In her retirement letter she wrote: “Tennis has given me so much — a life I never could have dreamed of as a little girl in Siberia. It has challenged me, shaped me, and taught me lessons I will carry forever.”
Since leaving the tour she has moved into investing and entrepreneurship. In 2022 she co-founded Supernova, a venture-capital firm focused on early-stage companies, many of them founded or led by women. She has invested in health, wellness, technology and consumer brands. She continues to appear as a brand ambassador, speaker, and occasional television commentator.
In 2022 she married British businessman Alexander Gilkes in a private ceremony in Turkey. In 2024 they welcomed their first child.
Looking back, Sharapova’s impact on tennis goes beyond her titles. She helped make women’s tennis more visible in Russia and Eastern Europe, showed that an athlete could dominate commercially without sacrificing competitiveness, and demonstrated how to transition successfully into a second career after sport.

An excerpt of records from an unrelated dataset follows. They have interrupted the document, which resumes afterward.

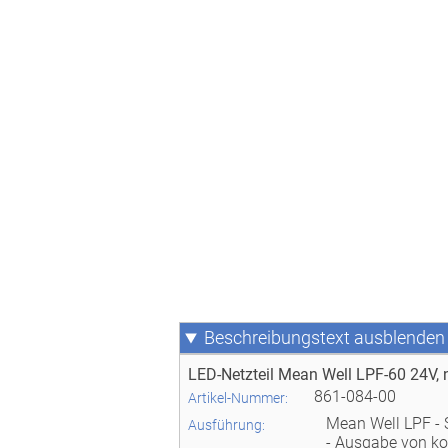
Beschreibungstext
LED-Netzteil Mean Well LPF-60 24V,
861-084-00
Artikel-Nummer:
Mean Well LPF - S
Ausführung:
- Ausgabe von k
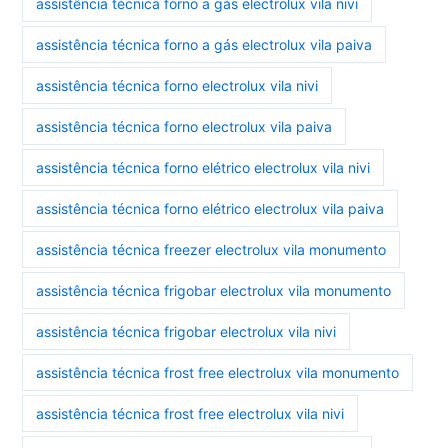
assistência técnica forno a gás electrolux vila nivi
assistência técnica forno a gás electrolux vila paiva
assistência técnica forno electrolux vila nivi
assistência técnica forno electrolux vila paiva
assistência técnica forno elétrico electrolux vila nivi
assistência técnica forno elétrico electrolux vila paiva
assistência técnica freezer electrolux vila monumento
assistência técnica frigobar electrolux vila monumento
assistência técnica frigobar electrolux vila nivi
assistência técnica frost free electrolux vila monumento
assistência técnica frost free electrolux vila nivi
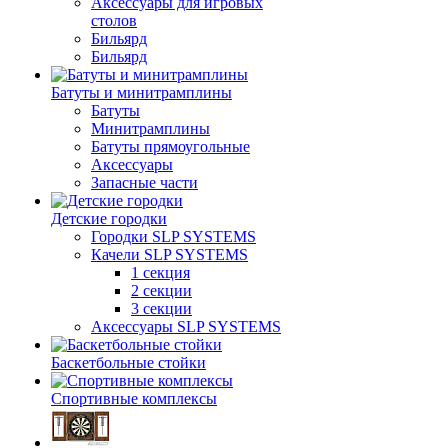
Аксессуары для игровых
столов
Бильяpд
Бильяpд
Батуты и минитрамплины
Батуты
Минитрамплины
Батуты прямоугольные
Аксессуары
Запасные части
Детские городки
Городки SLP SYSTEMS
Качели SLP SYSTEMS
1 секция
2 секции
3 секции
Аксессуары SLP SYSTEMS
Баскетбольные стойки
Спортивные комплексы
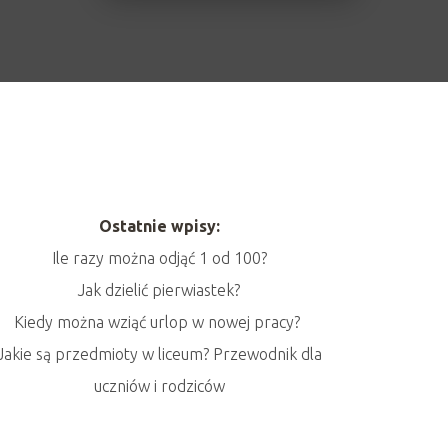
Ostatnie wpisy:
Ile razy można odjąć 1 od 100?
Jak dzielić pierwiastek?
Kiedy można wziąć urlop w nowej pracy?
Jakie są przedmioty w liceum? Przewodnik dla
uczniów i rodziców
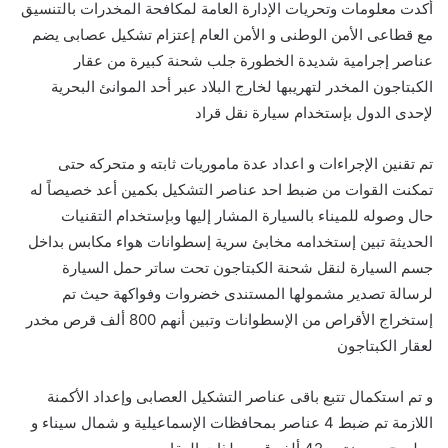
أكدت معلومات وتحريات الإدارة العامة لمكافحة المخدرات بالتنسيق
مع قطاعى الأمن الوطنى و الأمن العام إعتزام تشكيل عصابى يضم
عناصر إجرامية شديدة الخطورة جلب شحنة كبيرة من عقار
الكبتاجون المخدر لتهريبها لخارج البلاد عبر أحد الموانئ البحرية
لإحدى الدول بإستخدام سيارة نقل قراد
تم تقنين الإجراءات و اعداد عدة ماموريات ثابته و متحركه حتى
تمكنت القوات من ضبط احد عناصر التشكيل بكمين أعد خصيصاً له
حال وصوله للميناء بالسيارة المشار إليها وبإستخدام التقنيات
الحديثة تبين إستخدامه مخابئ سرية إسطوانات هواء مكابس بداخل
جسم السيارة لنقل شحنة الكبتاجون تحت ساتر حمل السيارة
لرسالة تصدير مشمولها المستندى خضروات وفواكهة حيث تم
إستخراج الأقراص من الإسطوانات وتبين أنهم 800 ألف قرص مخدر
لعقار الكبتاجون
و تم استكمال تتبع باقى عناصر التشكيل العصابى وإعداد الأكمنة
اللازمة تم ضبط 4 عناصر بمحافظات الإسماعيلية و شمال سيناء و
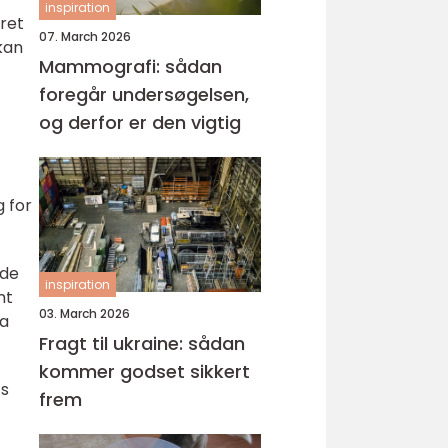
inspiration
dret
07. March 2026
 kan
Mammografi: sådan
foregår undersøgelsen,
og derfor er den vigtig
g for
 de
inspiration
mt
03. March 2026
da
Fragt til ukraine: sådan
kommer godset sikkert
ts
frem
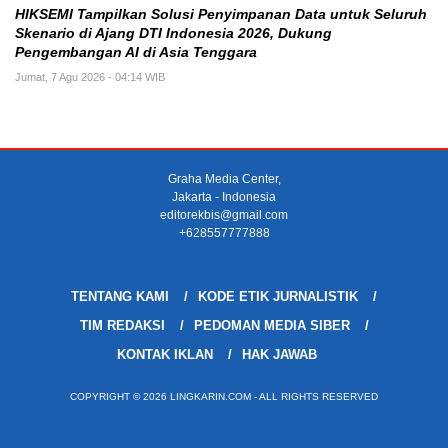
HIKSEMI Tampilkan Solusi Penyimpanan Data untuk Seluruh
Skenario di Ajang DTI Indonesia 2026, Dukung
Pengembangan AI di Asia Tenggara
Jumat, 7 Agu 2026 - 04:14 WIB
Graha Media Center,
Jakarta - Indonesia
editorekbis@gmail.com
+628557777888
TENTANG KAMI
KODE ETIK JURNALISTIK
TIM REDAKSI
PEDOMAN MEDIA SIBER
KONTAK IKLAN
HAK JAWAB
COPYRIGHT © 2026 LINGKARIN.COM - ALL RIGHTS RESERVED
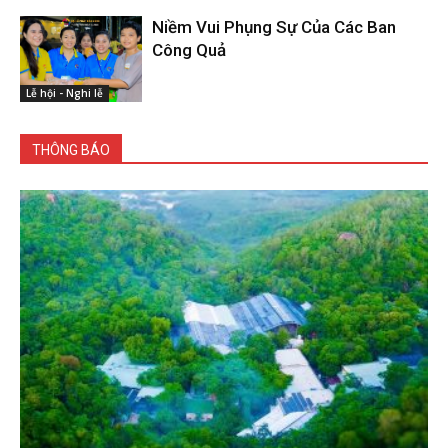
Niềm Vui Phụng Sự Của Các Ban
Công Quả
Lễ hội - Nghi lễ
THÔNG BÁO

She was never the most naturally gifted mover on the tour, but she was among the most determined. That combination — fierce work ethic, mental strength, and willingness to take big risks — carried a seven-year-old from a Siberian apartment to the top of the world, and then carried her into a completely different kind of success after the racket was hung up.
At 38 she remains one of the most recognizable and respected names in sport — proof that the qualities that make someone a champion on the court can also build a meaningful life long after the scoreboard goes dark.